Aquel 11 de marzo

10/03/2017

Joaquín Pérez Azaústre.

A ti, que aún estás

Aquel 11 de marzo comenzó con un silencio gris, lumínico en los ojos todavía soñolientos. No era tanto la edad de la pérgola y el tenis, pero había todavía una inocencia azul no sólo en las paredes del salón, sino también en la mirada joven hacia un tiempo que nos pertenecía. Amanecimos en nuestro piso de Chamberí, con ese cielo esbelto en el recuadro de un patio interior que bien podía haber sido el de Buero Vallejo en Historia de una escalera, con su erosión de años y de voces rondando la baranda de una sola pieza de madera, que había cincelado el viejo carpintero que todavía trabajaba junto a nuestro portal, a la altura del bar América. Justo la tarde anterior, le habíamos encargado unas estanterías. Escuchamos la noticia en la radio y lo primero que pensamos fue en la cantidad de amigos que cubrían ese trayecto. Descolgamos el teléfono, llamamos a sus números, pero las líneas estaban saturadas. Mientras escuchaba el pitido recordé la conversación con el hombre que había envejecido prácticamente sin salir del barrio, con las arrugas marcadas a buril en su cara y tres dedos amputados por accidentes de carpintería, muñones que él movía con agilidad en la atmósfera cargada de serrín en la respiración. Pensaba en todo esto, en la normalidad de las últimas horas del día anterior, que había tomado unas cervezas con mi amigo Gonzalo en el Stevenson y que, solamente una noche después, unas bombas habían reventado los raíles y los vagones de la estación de Atocha, pero también los de otros trenes de cercanías, todos con la gente que iba a trabajar, cientos de cuerpos atrapados en aquel incendio de hierro.
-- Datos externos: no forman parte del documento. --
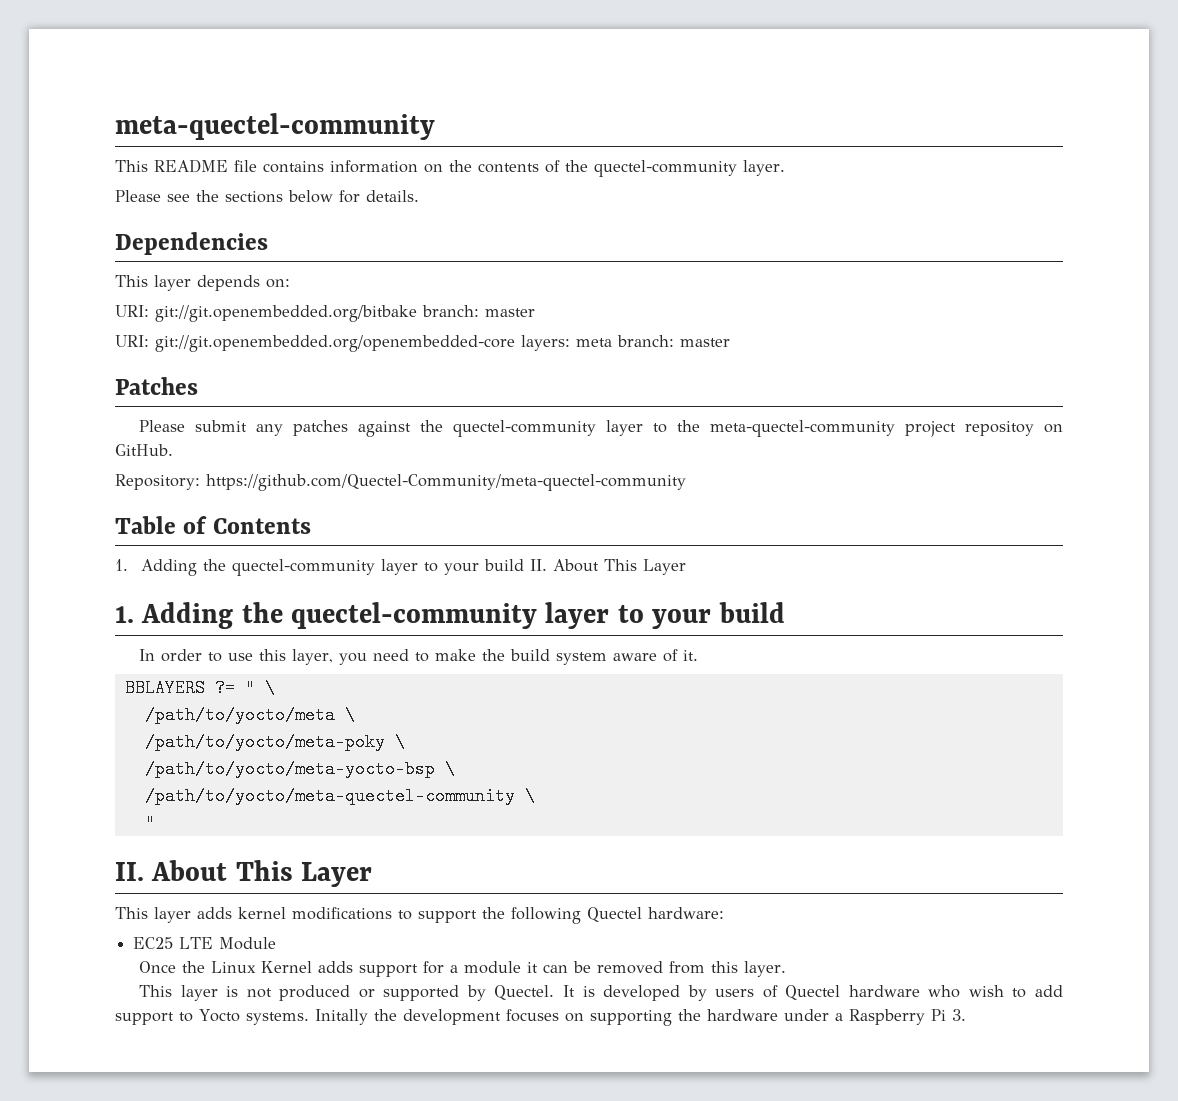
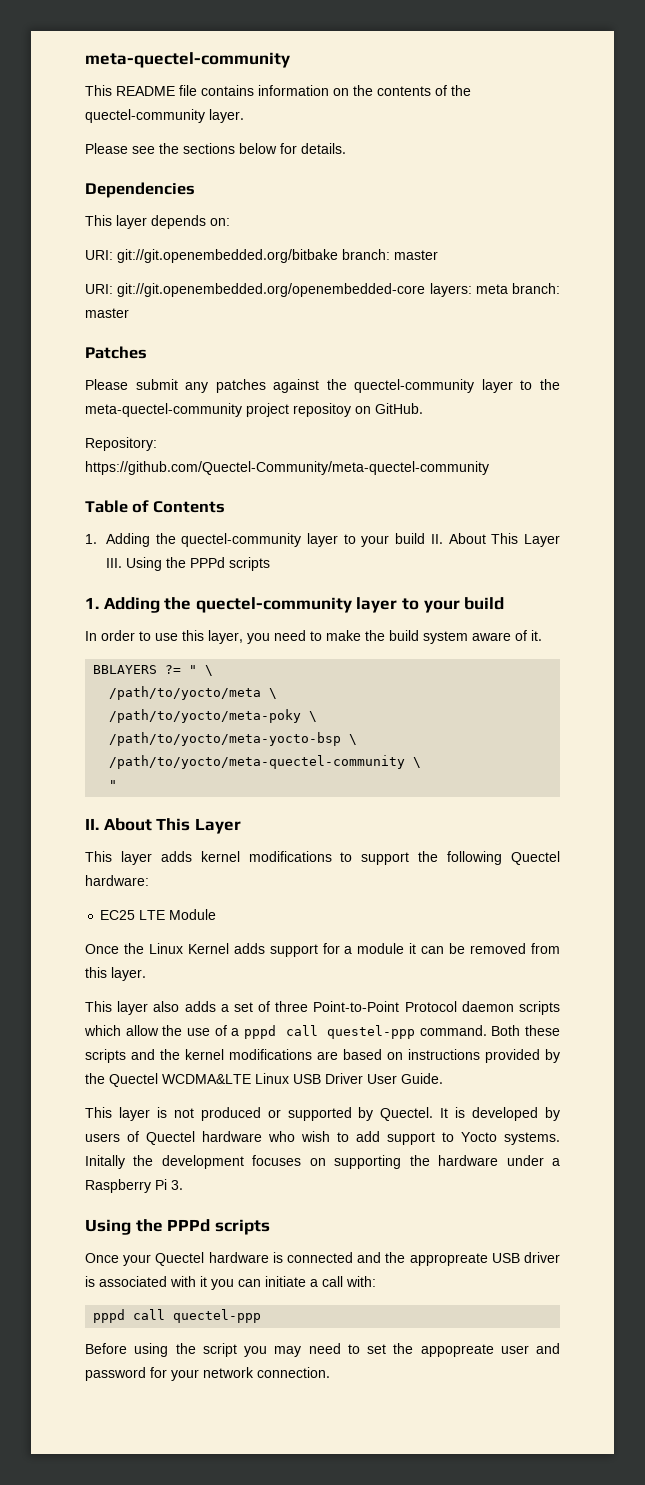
(687, 567) none -> [105,557,270,571] III. Using the PPPd scripts
(787, 969) none -> [85,1001,560,1015] [84,1025,560,1039] [85,1049,560,1063] [85,1073,443,1087] // This layer also adds a set of three Point-to-Point Protocol daemon scripts which allow the use of a pppd call questel-ppp command. Both these scripts and the kernel modifications are based on instructions provided by the Quectel WCDMA&LTE Linux USB Driver User Guide.
(966, 1015) none -> [85,1219,270,1235] [85,1252,560,1266] [85,1276,376,1290] [93,1309,262,1323] [85,1343,560,1357] [85,1367,330,1381] // Using the PPPd scripts // Once your Quectel hardware is connected and the appropreate USB driver is associated with it you can initiate a call with: // pppd call quectel-ppp // Before using the script you may need to set the appopreate user and password for your network connection.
Tú tenías que ir hacia Moncloa, para un trabajo de grupo de la facultad –éramos tan jóvenes que tú todavía estudiabas-, pero te convencí para que no salieras de casa. Llamamos, después, a nuestro amigo David, que estaba muy cerca de nosotros, en su corrala de Bravo Murillo, para que se viniera con nosotros, cuando otro amigo periodista, al que llamé a la redacción en la que trabajaba entonces, me confirmó que en el periódico todo el mundo hablaba de Al-Qaeda. La mañana pasó en un silencio de plata, cortante en la garganta como una hoja helada. Apenas nos movimos del sofá. Preparamos, recuerdo, una pasta con tomate, pero apenas comimos. No dejamos de mirar la televisión y luego, por la tarde, cuando parecía que las cosas estaban ya calmadas, David se fue a su casa y tú y yo nos quedamos con nuestra soledad, después de haber conseguido hablar con nuestras familias para explicarles que estábamos bien, que no había muerto ninguno de nuestros amigos, aunque todavía había tres con los que no habíamos conseguido comunicarnos. Después pasó la noche, y no nos despegamos.

Al día siguiente, al coger el metro, íbamos solos. Fuimos a algunos bares, pero estaban desiertos. Ese día, aquel 11 de marzo, fue el último día de nuestra juventud. Ahora pienso en nosotros, en todo lo que hemos recorrido en estos doce años más uno, que nos contemplan ya con una carga de errores y vida, de esperanza y de convencimiento. Unos años después dejamos aquel piso, también aquella vida, porque había otro horizonte con mañanas abiertas. Pero algo de nosotros se quedó en aquel día: algo que hoy regresa, y aún nos pertenece.